Out of sight, out of mind?
Spare tires used to be such an important part of a vehicle that they were often incorporated in the basic shape of many models from the so-called golden era of design. For years, the Lincoln Continental’s trunk bore the distinctive, rounded shape of a spare – even when the fifth tire was moved to a less prominent storage location.
While a few classic SUVs, like the Jeep Wrangler, still give their spares prominent placement, those back-up tires are now more likely to be tucked under the trunk’s load floor – that is, if you have a spare at all. In many vehicles, from the sporty Chevrolet Camaro to the mainstream Ford Fusion, spares have been left out entirely.
By various estimates, somewhere between a third and a half of the new vehicles sold in the U.S. this year will come sans spare. Instead, manufacturers are opting for alternatives like tire inflator kits or run-flat tires, the latter designed to keep running for as much as 50 miles even if they lose pressure.
(Regulators in the US, Germany crack down on mileage, emissions tests. Click Here for more.)
Manufacturers content there are a variety of reasons behind this transition. For one thing, today’s tires tend to be more robust and better able to stand up to potholes, nails and other obstacles. Seldom needed, spare tires take up space and add weight – as much as 50 pounds or more on some off-roaders like the Wrangler.
Weight is the enemy of fuel economy and, in a push to meet new 2016 mileage mandates and the even tougher standards set for 2025, manufacturers are intent on cutting every ounce of fat. Getting rid of the spare is a big first step.
“Automakers are facing increasingly-stringent fuel economy standards and the spare tire has become a casualty in an effort to reduce weight and boost miles-per-gallon,” noted John Nielsen, managing director of Automotive Engineering and Repair for the AAA.
Run-flat tires marked a big transition for the auto industry. The technology adds a super-stiff sidewall to the tire so that even if it loses pressure – even if it experiences a full blow-out – it can continue to run, albeit at a slower speed, far enough for a motorist to crawl home or find a service station. Run-flats are significantly more expensive and they deliver a much rougher ride than conventional tires, however.
So, many manufacturers have instead opted for tire inflator kits which weigh barely four pounds.
Basically, they use a special foam designed to seal off a puncture, then adding enough air for the tire to be driven on again. The AAA estimates tire inflator kits have replaced spares on 29 million new vehicles over the last decade, growing from 5% of the market during the 2006 model-year to 36% during the 2015 model-year.
But neither of these alternatives necessarily provide the perfect replacement for a spare tire, said AAA’s Nielson. The limited range of a run-flat can still leave a motorist stranded if they’re not relatively close to home or a shop that carries a replacement tire. And spare tire inflators can’t fix all punctures, especially blow-outs.

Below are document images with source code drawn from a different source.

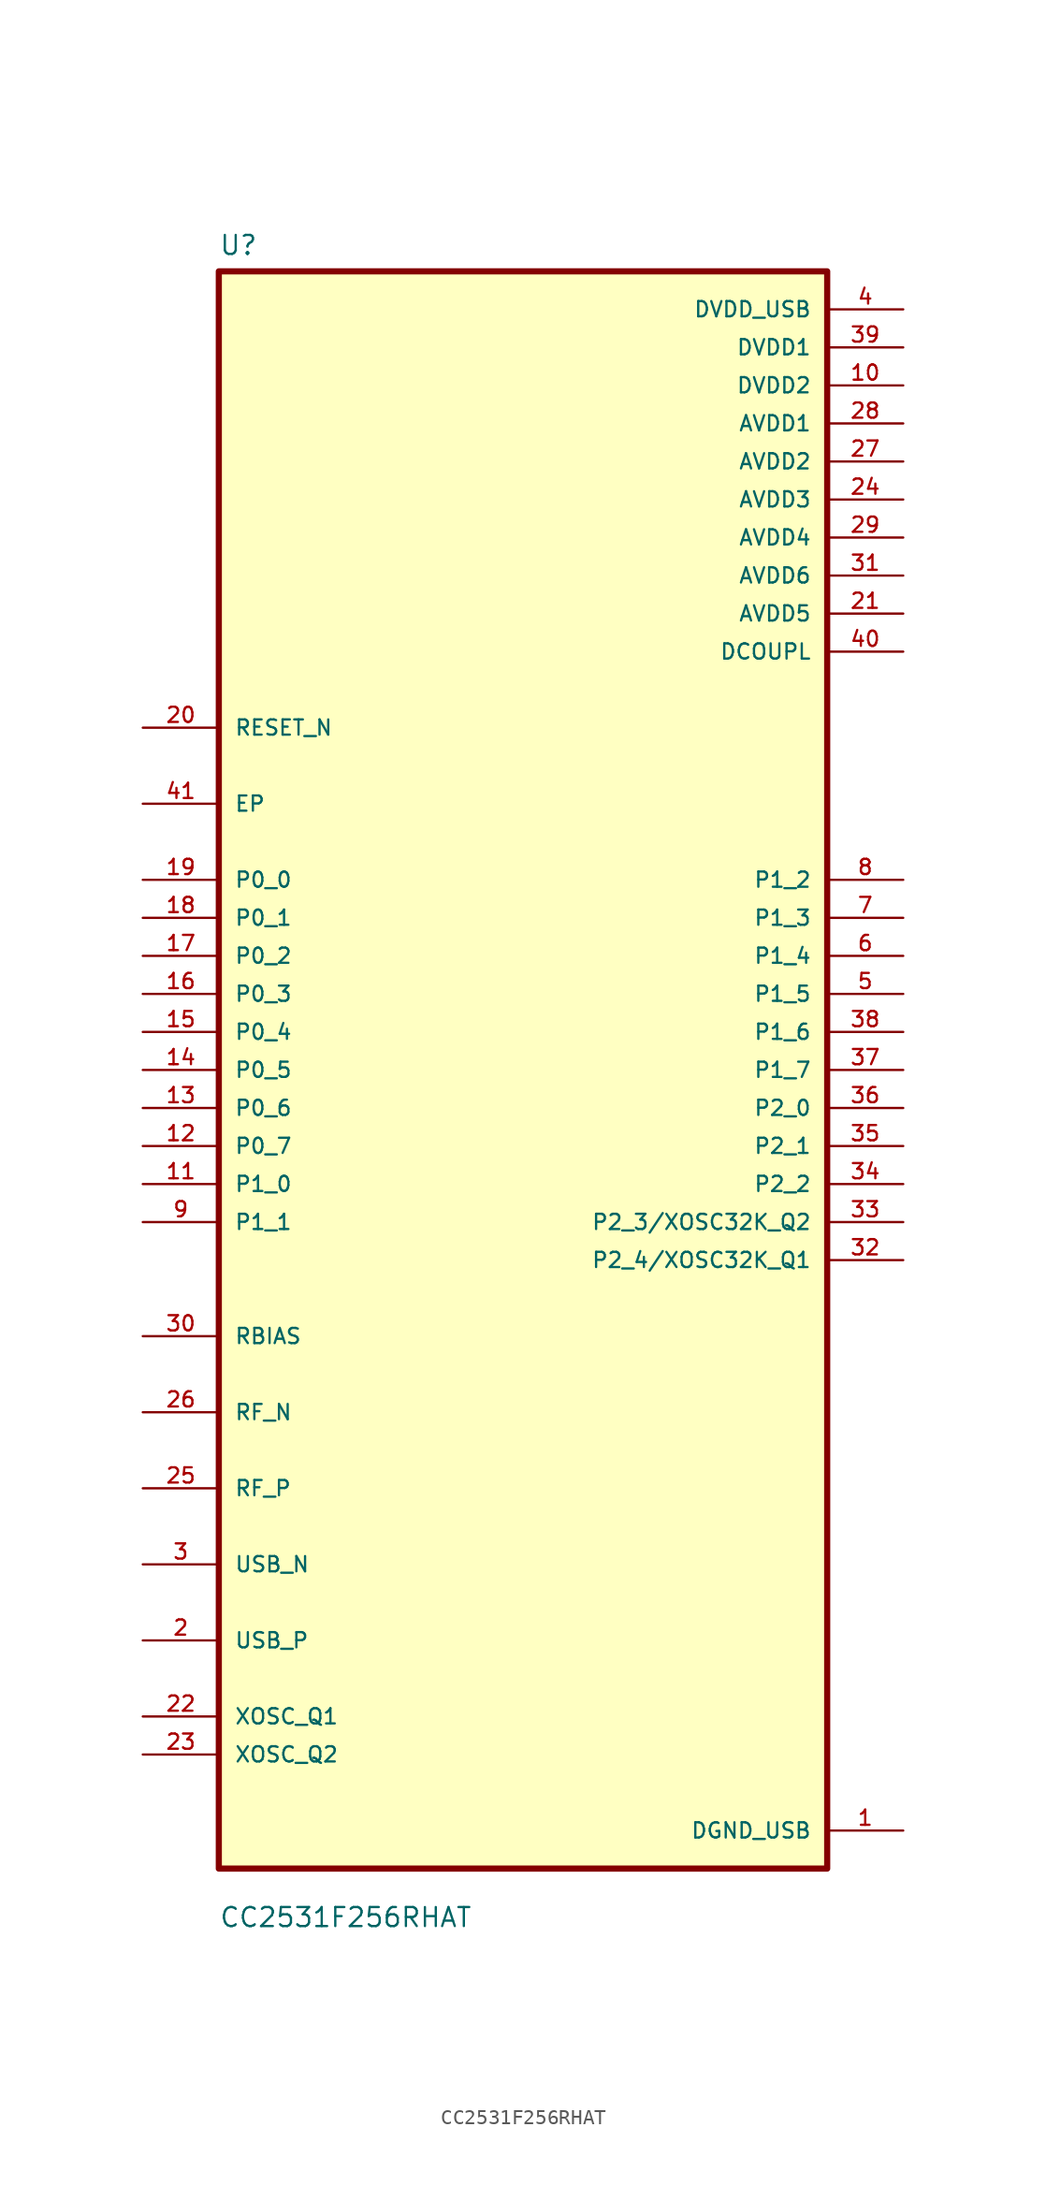
<source format=kicad_sym>
(kicad_symbol_lib
  (version 20211014)
  (generator kicad_symbol_editor)
  (symbol "CC2531F256RHAT"
    (pin_names
      (offset 1.016))
    (property "Reference" "U"
      (at -20.32 54.34 0)
      (effects (font (size 1.27 1.27)) (justify left bottom)))
    (property "Value" "CC2531F256RHAT"
      (at -20.32 -57.34 0)
      (effects (font (size 1.27 1.27)) (justify left bottom)))
    (symbol "CC2531F256RHAT_0_0"
      (rectangle (start -20.32 -53.34) (end 20.32 53.34) (stroke (width 0.41) (type default) (color 0 0 0 0)) (fill (type background)))
      (pin power_in line (at 25.4 -50.8 180) (length 5.08) (name "DGND_USB" (effects (font (size 1.016 1.016)))) (number "1" (effects (font (size 1.016 1.016)))))
      (pin power_in line (at 25.4 45.72 180) (length 5.08) (name "DVDD2" (effects (font (size 1.016 1.016)))) (number "10" (effects (font (size 1.016 1.016)))))
      (pin bidirectional line (at -25.4 -7.62 0) (length 5.08) (name "P1_0" (effects (font (size 1.016 1.016)))) (number "11" (effects (font (size 1.016 1.016)))))
      (pin bidirectional line (at -25.4 -5.08 0) (length 5.08) (name "P0_7" (effects (font (size 1.016 1.016)))) (number "12" (effects (font (size 1.016 1.016)))))
      (pin bidirectional line (at -25.4 -2.54 0) (length 5.08) (name "P0_6" (effects (font (size 1.016 1.016)))) (number "13" (effects (font (size 1.016 1.016)))))
      (pin bidirectional line (at -25.4 0 0) (length 5.08) (name "P0_5" (effects (font (size 1.016 1.016)))) (number "14" (effects (font (size 1.016 1.016)))))
      (pin bidirectional line (at -25.4 2.54 0) (length 5.08) (name "P0_4" (effects (font (size 1.016 1.016)))) (number "15" (effects (font (size 1.016 1.016)))))
      (pin bidirectional line (at -25.4 5.08 0) (length 5.08) (name "P0_3" (effects (font (size 1.016 1.016)))) (number "16" (effects (font (size 1.016 1.016)))))
      (pin bidirectional line (at -25.4 7.62 0) (length 5.08) (name "P0_2" (effects (font (size 1.016 1.016)))) (number "17" (effects (font (size 1.016 1.016)))))
      (pin bidirectional line (at -25.4 10.16 0) (length 5.08) (name "P0_1" (effects (font (size 1.016 1.016)))) (number "18" (effects (font (size 1.016 1.016)))))
      (pin bidirectional line (at -25.4 12.7 0) (length 5.08) (name "P0_0" (effects (font (size 1.016 1.016)))) (number "19" (effects (font (size 1.016 1.016)))))
      (pin bidirectional line (at -25.4 -38.1 0) (length 5.08) (name "USB_P" (effects (font (size 1.016 1.016)))) (number "2" (effects (font (size 1.016 1.016)))))
      (pin input line (at -25.4 22.86 0) (length 5.08) (name "RESET_N" (effects (font (size 1.016 1.016)))) (number "20" (effects (font (size 1.016 1.016)))))
      (pin power_in line (at 25.4 30.48 180) (length 5.08) (name "AVDD5" (effects (font (size 1.016 1.016)))) (number "21" (effects (font (size 1.016 1.016)))))
      (pin bidirectional line (at -25.4 -43.18 0) (length 5.08) (name "XOSC_Q1" (effects (font (size 1.016 1.016)))) (number "22" (effects (font (size 1.016 1.016)))))
      (pin bidirectional line (at -25.4 -45.72 0) (length 5.08) (name "XOSC_Q2" (effects (font (size 1.016 1.016)))) (number "23" (effects (font (size 1.016 1.016)))))
      (pin power_in line (at 25.4 38.1 180) (length 5.08) (name "AVDD3" (effects (font (size 1.016 1.016)))) (number "24" (effects (font (size 1.016 1.016)))))
      (pin bidirectional line (at -25.4 -27.94 0) (length 5.08) (name "RF_P" (effects (font (size 1.016 1.016)))) (number "25" (effects (font (size 1.016 1.016)))))
      (pin bidirectional line (at -25.4 -22.86 0) (length 5.08) (name "RF_N" (effects (font (size 1.016 1.016)))) (number "26" (effects (font (size 1.016 1.016)))))
      (pin power_in line (at 25.4 40.64 180) (length 5.08) (name "AVDD2" (effects (font (size 1.016 1.016)))) (number "27" (effects (font (size 1.016 1.016)))))
      (pin power_in line (at 25.4 43.18 180) (length 5.08) (name "AVDD1" (effects (font (size 1.016 1.016)))) (number "28" (effects (font (size 1.016 1.016)))))
      (pin power_in line (at 25.4 35.56 180) (length 5.08) (name "AVDD4" (effects (font (size 1.016 1.016)))) (number "29" (effects (font (size 1.016 1.016)))))
      (pin bidirectional line (at -25.4 -33.02 0) (length 5.08) (name "USB_N" (effects (font (size 1.016 1.016)))) (number "3" (effects (font (size 1.016 1.016)))))
      (pin bidirectional line (at -25.4 -17.78 0) (length 5.08) (name "RBIAS" (effects (font (size 1.016 1.016)))) (number "30" (effects (font (size 1.016 1.016)))))
      (pin power_in line (at 25.4 33.02 180) (length 5.08) (name "AVDD6" (effects (font (size 1.016 1.016)))) (number "31" (effects (font (size 1.016 1.016)))))
      (pin bidirectional line (at 25.4 -12.7 180) (length 5.08) (name "P2_4/XOSC32K_Q1" (effects (font (size 1.016 1.016)))) (number "32" (effects (font (size 1.016 1.016)))))
      (pin bidirectional line (at 25.4 -10.16 180) (length 5.08) (name "P2_3/XOSC32K_Q2" (effects (font (size 1.016 1.016)))) (number "33" (effects (font (size 1.016 1.016)))))
      (pin bidirectional line (at 25.4 -7.62 180) (length 5.08) (name "P2_2" (effects (font (size 1.016 1.016)))) (number "34" (effects (font (size 1.016 1.016)))))
      (pin bidirectional line (at 25.4 -5.08 180) (length 5.08) (name "P2_1" (effects (font (size 1.016 1.016)))) (number "35" (effects (font (size 1.016 1.016)))))
      (pin bidirectional line (at 25.4 -2.54 180) (length 5.08) (name "P2_0" (effects (font (size 1.016 1.016)))) (number "36" (effects (font (size 1.016 1.016)))))
      (pin bidirectional line (at 25.4 0 180) (length 5.08) (name "P1_7" (effects (font (size 1.016 1.016)))) (number "37" (effects (font (size 1.016 1.016)))))
      (pin bidirectional line (at 25.4 2.54 180) (length 5.08) (name "P1_6" (effects (font (size 1.016 1.016)))) (number "38" (effects (font (size 1.016 1.016)))))
      (pin power_in line (at 25.4 48.26 180) (length 5.08) (name "DVDD1" (effects (font (size 1.016 1.016)))) (number "39" (effects (font (size 1.016 1.016)))))
      (pin power_in line (at 25.4 50.8 180) (length 5.08) (name "DVDD_USB" (effects (font (size 1.016 1.016)))) (number "4" (effects (font (size 1.016 1.016)))))
      (pin power_in line (at 25.4 27.94 180) (length 5.08) (name "DCOUPL" (effects (font (size 1.016 1.016)))) (number "40" (effects (font (size 1.016 1.016)))))
      (pin power_in line (at -25.4 17.78 0) (length 5.08) (name "EP" (effects (font (size 1.016 1.016)))) (number "41" (effects (font (size 1.016 1.016)))))
      (pin bidirectional line (at 25.4 5.08 180) (length 5.08) (name "P1_5" (effects (font (size 1.016 1.016)))) (number "5" (effects (font (size 1.016 1.016)))))
      (pin bidirectional line (at 25.4 7.62 180) (length 5.08) (name "P1_4" (effects (font (size 1.016 1.016)))) (number "6" (effects (font (size 1.016 1.016)))))
      (pin bidirectional line (at 25.4 10.16 180) (length 5.08) (name "P1_3" (effects (font (size 1.016 1.016)))) (number "7" (effects (font (size 1.016 1.016)))))
      (pin bidirectional line (at 25.4 12.7 180) (length 5.08) (name "P1_2" (effects (font (size 1.016 1.016)))) (number "8" (effects (font (size 1.016 1.016)))))
      (pin bidirectional line (at -25.4 -10.16 0) (length 5.08) (name "P1_1" (effects (font (size 1.016 1.016)))) (number "9" (effects (font (size 1.016 1.016))))))))
</source>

These alternatives are also expensive. A tire inflator kit can cost up to $300 per use. And the foam normally gunks up a wheel’s tire pressure monitoring system which must then be replaced with the old tire.
“Flat tires are not a disappearing problem, but spare tires are,” Nielsen warned, adding that without a traditional spare, the new systems can “leave motorists stranded at the roadside.”

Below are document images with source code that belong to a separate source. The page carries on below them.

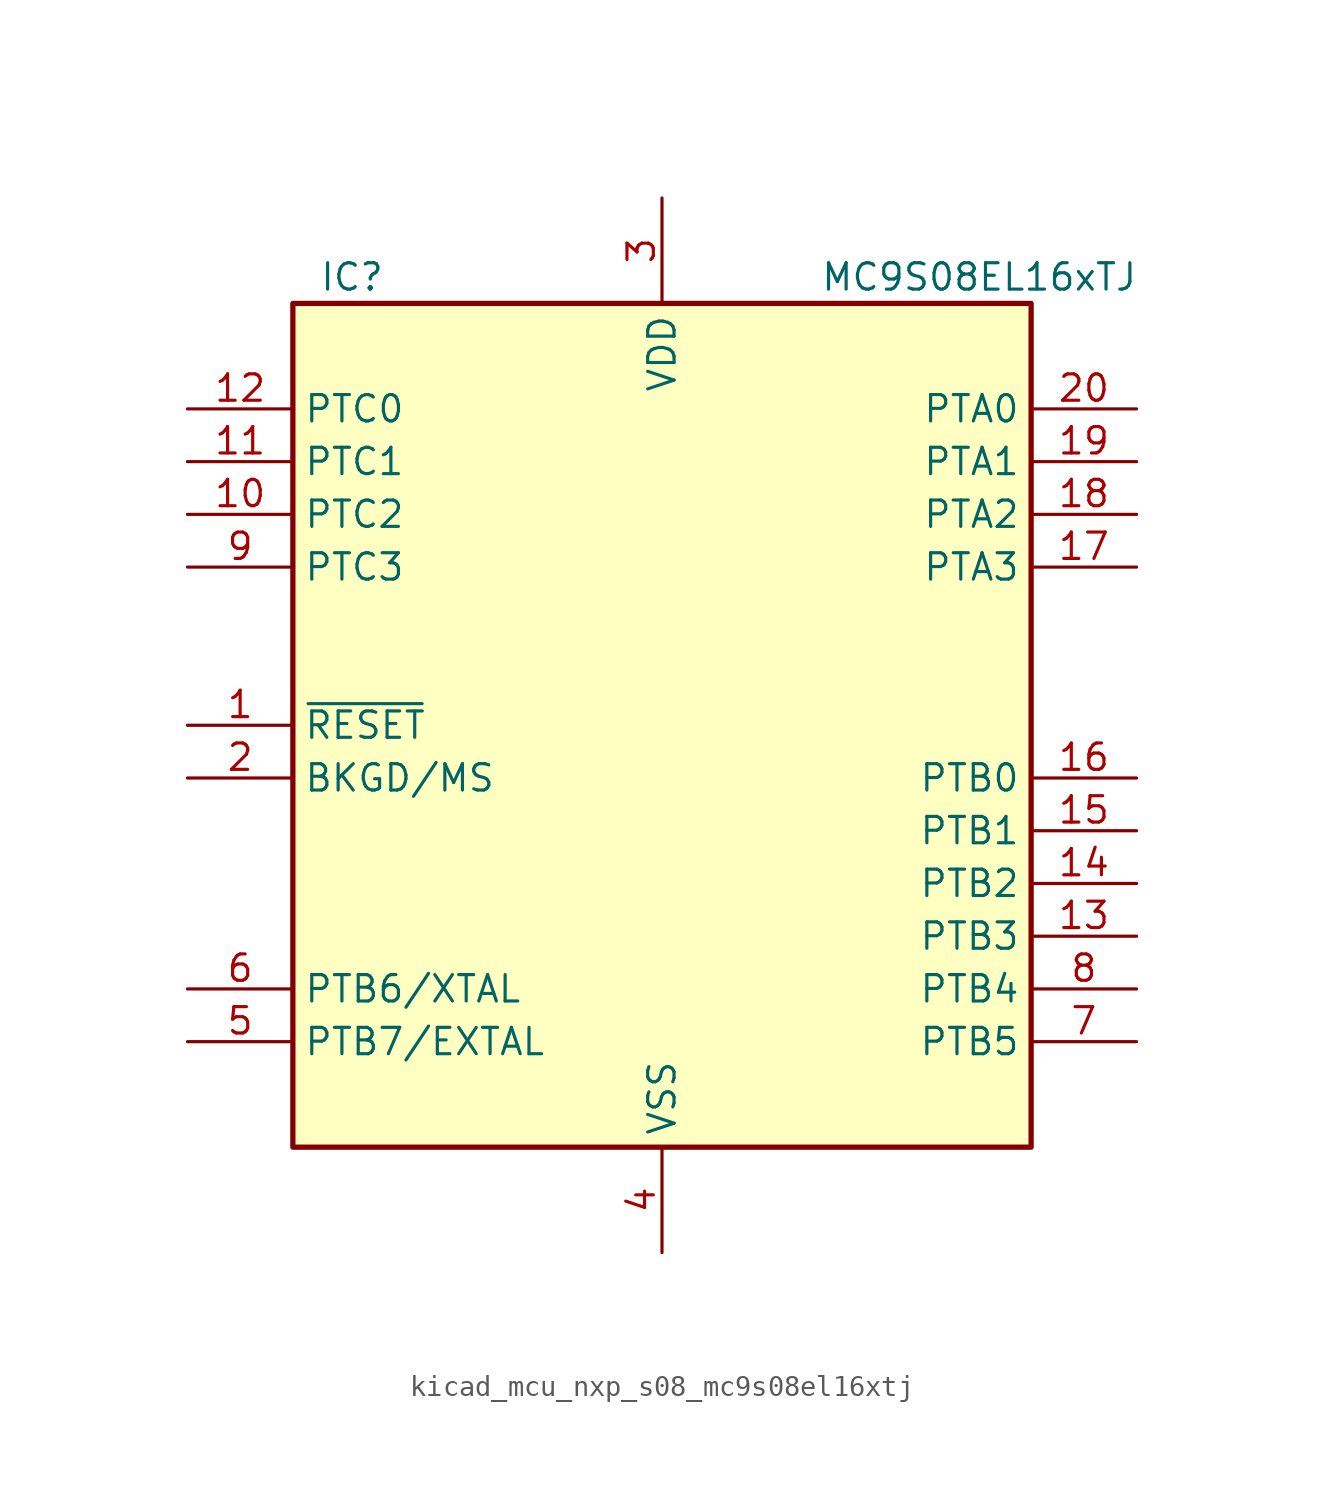
<source format=kicad_sym>
(kicad_symbol_lib
  (version 20220914)
  (generator kicad_symbol_editor)
  (symbol "kicad_mcu_nxp_s08_mc9s08el16xtj"
    (property "Reference" "IC"
      (at -16.51 21.59 0)
      (effects (font (size 1.27 1.27)) (justify left)))
    (property "Value" "MC9S08EL16xTJ"
      (at 7.62 21.59 0)
      (effects (font (size 1.27 1.27)) (justify left)))
    (symbol "kicad_mcu_nxp_s08_mc9s08el16xtj_0_1"
      (rectangle (start -17.78 20.32) (end 17.78 -20.32) (stroke (width 0.254) (type default)) (fill (type background))))
    (symbol "kicad_mcu_nxp_s08_mc9s08el16xtj_1_1"
      (pin input line (at -22.86 0 0) (length 5.08) (name "~{RESET}" (effects (font (size 1.27 1.27)))) (number "1" (effects (font (size 1.27 1.27)))))
      (pin bidirectional line (at -22.86 10.16 0) (length 5.08) (name "PTC2" (effects (font (size 1.27 1.27)))) (number "10" (effects (font (size 1.27 1.27)))))
      (pin bidirectional line (at -22.86 12.7 0) (length 5.08) (name "PTC1" (effects (font (size 1.27 1.27)))) (number "11" (effects (font (size 1.27 1.27)))))
      (pin bidirectional line (at -22.86 15.24 0) (length 5.08) (name "PTC0" (effects (font (size 1.27 1.27)))) (number "12" (effects (font (size 1.27 1.27)))))
      (pin bidirectional line (at 22.86 -10.16 180) (length 5.08) (name "PTB3" (effects (font (size 1.27 1.27)))) (number "13" (effects (font (size 1.27 1.27)))))
      (pin bidirectional line (at 22.86 -7.62 180) (length 5.08) (name "PTB2" (effects (font (size 1.27 1.27)))) (number "14" (effects (font (size 1.27 1.27)))))
      (pin bidirectional line (at 22.86 -5.08 180) (length 5.08) (name "PTB1" (effects (font (size 1.27 1.27)))) (number "15" (effects (font (size 1.27 1.27)))))
      (pin bidirectional line (at 22.86 -2.54 180) (length 5.08) (name "PTB0" (effects (font (size 1.27 1.27)))) (number "16" (effects (font (size 1.27 1.27)))))
      (pin bidirectional line (at 22.86 7.62 180) (length 5.08) (name "PTA3" (effects (font (size 1.27 1.27)))) (number "17" (effects (font (size 1.27 1.27)))))
      (pin bidirectional line (at 22.86 10.16 180) (length 5.08) (name "PTA2" (effects (font (size 1.27 1.27)))) (number "18" (effects (font (size 1.27 1.27)))))
      (pin bidirectional line (at 22.86 12.7 180) (length 5.08) (name "PTA1" (effects (font (size 1.27 1.27)))) (number "19" (effects (font (size 1.27 1.27)))))
      (pin bidirectional line (at -22.86 -2.54 0) (length 5.08) (name "BKGD/MS" (effects (font (size 1.27 1.27)))) (number "2" (effects (font (size 1.27 1.27)))))
      (pin bidirectional line (at 22.86 15.24 180) (length 5.08) (name "PTA0" (effects (font (size 1.27 1.27)))) (number "20" (effects (font (size 1.27 1.27)))))
      (pin power_in line (at 0 25.4 270) (length 5.08) (name "VDD" (effects (font (size 1.27 1.27)))) (number "3" (effects (font (size 1.27 1.27)))))
      (pin power_in line (at 0 -25.4 90) (length 5.08) (name "VSS" (effects (font (size 1.27 1.27)))) (number "4" (effects (font (size 1.27 1.27)))))
      (pin bidirectional line (at -22.86 -15.24 0) (length 5.08) (name "PTB7/EXTAL" (effects (font (size 1.27 1.27)))) (number "5" (effects (font (size 1.27 1.27)))))
      (pin bidirectional line (at -22.86 -12.7 0) (length 5.08) (name "PTB6/XTAL" (effects (font (size 1.27 1.27)))) (number "6" (effects (font (size 1.27 1.27)))))
      (pin bidirectional line (at 22.86 -15.24 180) (length 5.08) (name "PTB5" (effects (font (size 1.27 1.27)))) (number "7" (effects (font (size 1.27 1.27)))))
      (pin bidirectional line (at 22.86 -12.7 180) (length 5.08) (name "PTB4" (effects (font (size 1.27 1.27)))) (number "8" (effects (font (size 1.27 1.27)))))
      (pin bidirectional line (at -22.86 7.62 0) (length 5.08) (name "PTC3" (effects (font (size 1.27 1.27)))) (number "9" (effects (font (size 1.27 1.27))))))))
</source>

The safety and travel group is calling on automakers to bring back the spare – even the mini-spare offered in millions more vehicles.
The AAA isn’t the only group concerned by this trend. The non-profit Consumers Union, publisher of Consumer Reports magazine, doesn’t necessarily warn shoppers away from spare-less vehicles but does note the alternatives won’t work in every situation.
It suggests new car buyers think about the issue – adding in a recent report that, “the best time to find out is in the showroom, not roadside, right after you’ve had a flat.”
Barring a sudden consumer revolt – which seems highly unlikely – the shift is almost certain to continue. In not that many years, spare tires could become as rare as running boards.